Provided entries ::
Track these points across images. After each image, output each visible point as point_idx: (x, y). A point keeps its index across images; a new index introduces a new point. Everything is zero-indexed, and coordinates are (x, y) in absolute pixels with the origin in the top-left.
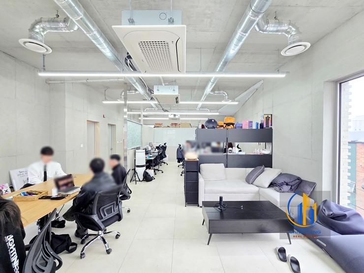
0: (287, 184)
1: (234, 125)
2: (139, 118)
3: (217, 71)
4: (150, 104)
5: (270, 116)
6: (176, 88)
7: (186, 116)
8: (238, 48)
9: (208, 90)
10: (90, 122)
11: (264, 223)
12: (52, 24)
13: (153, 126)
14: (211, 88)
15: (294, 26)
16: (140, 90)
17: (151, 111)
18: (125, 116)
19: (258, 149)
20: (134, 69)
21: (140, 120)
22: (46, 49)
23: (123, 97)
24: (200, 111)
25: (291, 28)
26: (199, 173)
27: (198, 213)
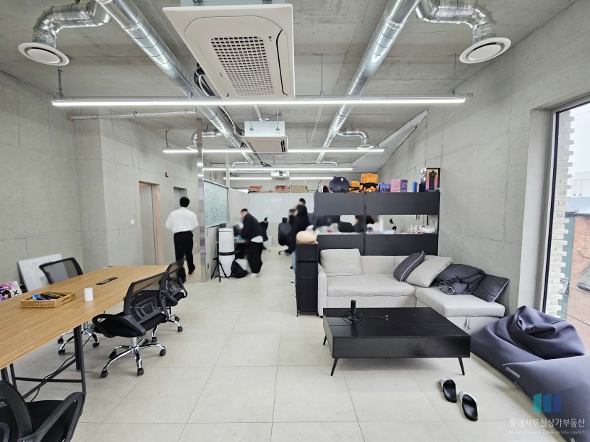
0: (461, 282)
1: (378, 187)
2: (225, 178)
3: (350, 94)
4: (240, 154)
5: (436, 171)
6: (282, 125)
7: (300, 174)
8: (385, 51)
9: (335, 128)
10: (144, 184)
11: (422, 342)
12: (68, 14)
13: (247, 191)
14: (340, 126)
15: (483, 9)
16: (224, 130)
17: (243, 166)
18: (199, 175)
19: (415, 225)
20: (211, 93)
21: (225, 181)
22: (60, 58)
23: (195, 142)
24: (322, 165)
25: (478, 13)
26: (319, 265)
27: (316, 327)
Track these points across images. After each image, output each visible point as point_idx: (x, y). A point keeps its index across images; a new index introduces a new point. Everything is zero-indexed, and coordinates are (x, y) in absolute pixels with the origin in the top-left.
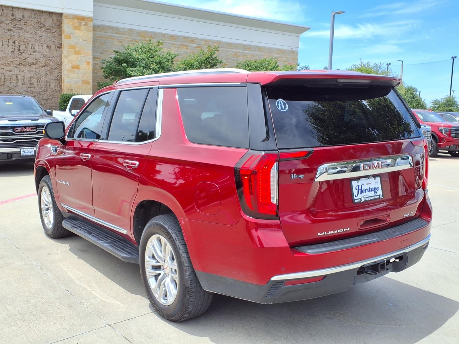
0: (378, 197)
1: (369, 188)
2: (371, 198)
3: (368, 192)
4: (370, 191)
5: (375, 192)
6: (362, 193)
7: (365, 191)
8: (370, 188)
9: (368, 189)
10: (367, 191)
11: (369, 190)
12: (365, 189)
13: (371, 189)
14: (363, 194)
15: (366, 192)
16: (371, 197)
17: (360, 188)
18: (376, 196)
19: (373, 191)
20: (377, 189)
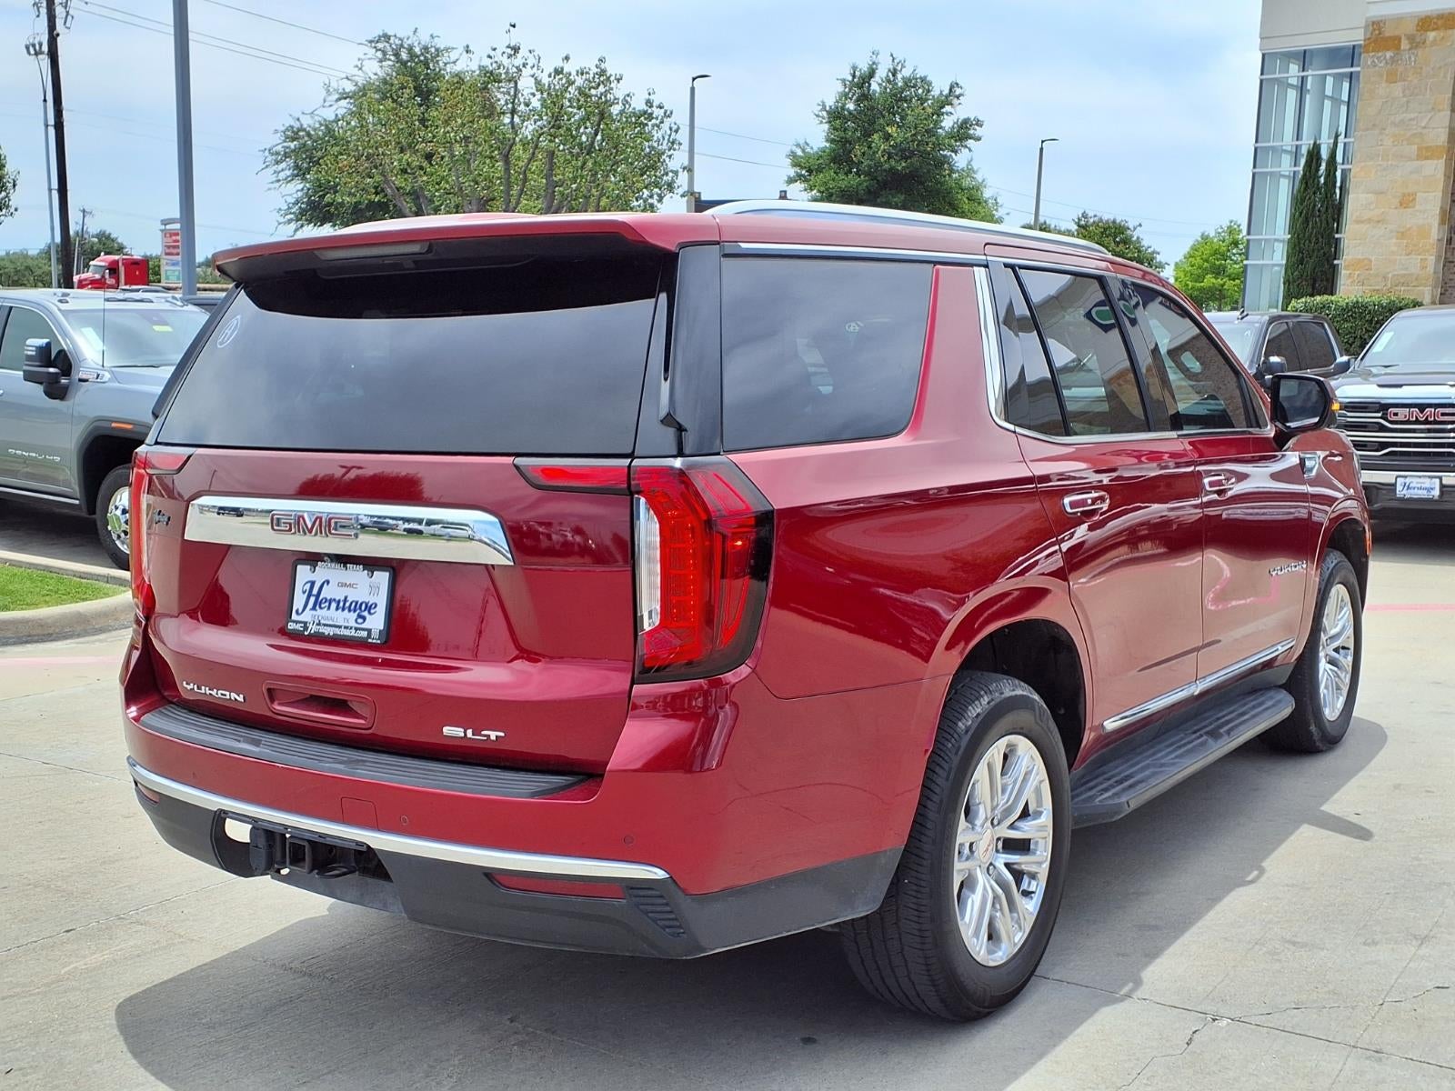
0: (364, 634)
1: (343, 598)
2: (337, 631)
3: (337, 609)
4: (343, 609)
5: (360, 616)
6: (317, 607)
7: (327, 604)
8: (346, 598)
9: (339, 602)
10: (334, 605)
11: (342, 605)
12: (329, 598)
13: (347, 604)
14: (319, 612)
15: (329, 608)
16: (340, 627)
17: (315, 591)
18: (356, 629)
19: (355, 611)
20: (370, 608)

Your instructions ::
Copy all of the data above line for line, leaving out the pictures.

Problem solution ::
Track these points across images. After each image, output each visible point as point_idx: (x, y). A point keeps its index across images; a new index introduces a new point. Everything is zero-indexed, and coordinates are (x, y) in absolute pixels with the origin in the top-left.
0: (287, 184)
1: (234, 125)
2: (139, 118)
3: (217, 71)
4: (150, 104)
5: (270, 116)
6: (176, 88)
7: (186, 116)
8: (238, 48)
9: (208, 90)
10: (90, 122)
11: (264, 223)
12: (52, 24)
13: (153, 126)
14: (211, 88)
15: (294, 26)
16: (140, 90)
17: (151, 111)
18: (125, 116)
19: (258, 149)
20: (134, 69)
21: (140, 120)
22: (46, 49)
23: (123, 97)
24: (200, 111)
25: (291, 28)
26: (199, 173)
27: (198, 213)
0: (461, 282)
1: (378, 187)
2: (225, 178)
3: (350, 94)
4: (240, 154)
5: (436, 171)
6: (282, 125)
7: (300, 174)
8: (385, 51)
9: (335, 128)
10: (144, 184)
11: (422, 342)
12: (68, 14)
13: (247, 191)
14: (340, 126)
15: (483, 9)
16: (224, 130)
17: (243, 166)
18: (199, 175)
19: (415, 225)
20: (211, 93)
21: (225, 181)
22: (60, 58)
23: (195, 142)
24: (322, 165)
25: (478, 13)
26: (319, 265)
27: (316, 327)
Track these points across images. After each image, output each visible point as point_idx: (x, y). A point keeps its index across images; a new index introduces a new point. Everything is zero-indexed, and coordinates are (x, y) in absolute pixels with the origin in the top-left.
0: (378, 197)
1: (369, 188)
2: (371, 198)
3: (368, 192)
4: (370, 191)
5: (375, 192)
6: (362, 193)
7: (365, 191)
8: (370, 188)
9: (368, 189)
10: (367, 191)
11: (369, 190)
12: (365, 189)
13: (371, 189)
14: (363, 194)
15: (366, 192)
16: (371, 197)
17: (360, 188)
18: (376, 196)
19: (373, 191)
20: (377, 189)
0: (364, 634)
1: (343, 598)
2: (337, 631)
3: (337, 609)
4: (343, 609)
5: (360, 616)
6: (317, 607)
7: (327, 604)
8: (346, 598)
9: (339, 602)
10: (334, 605)
11: (342, 605)
12: (329, 598)
13: (347, 604)
14: (319, 612)
15: (329, 608)
16: (340, 627)
17: (315, 591)
18: (356, 629)
19: (355, 611)
20: (370, 608)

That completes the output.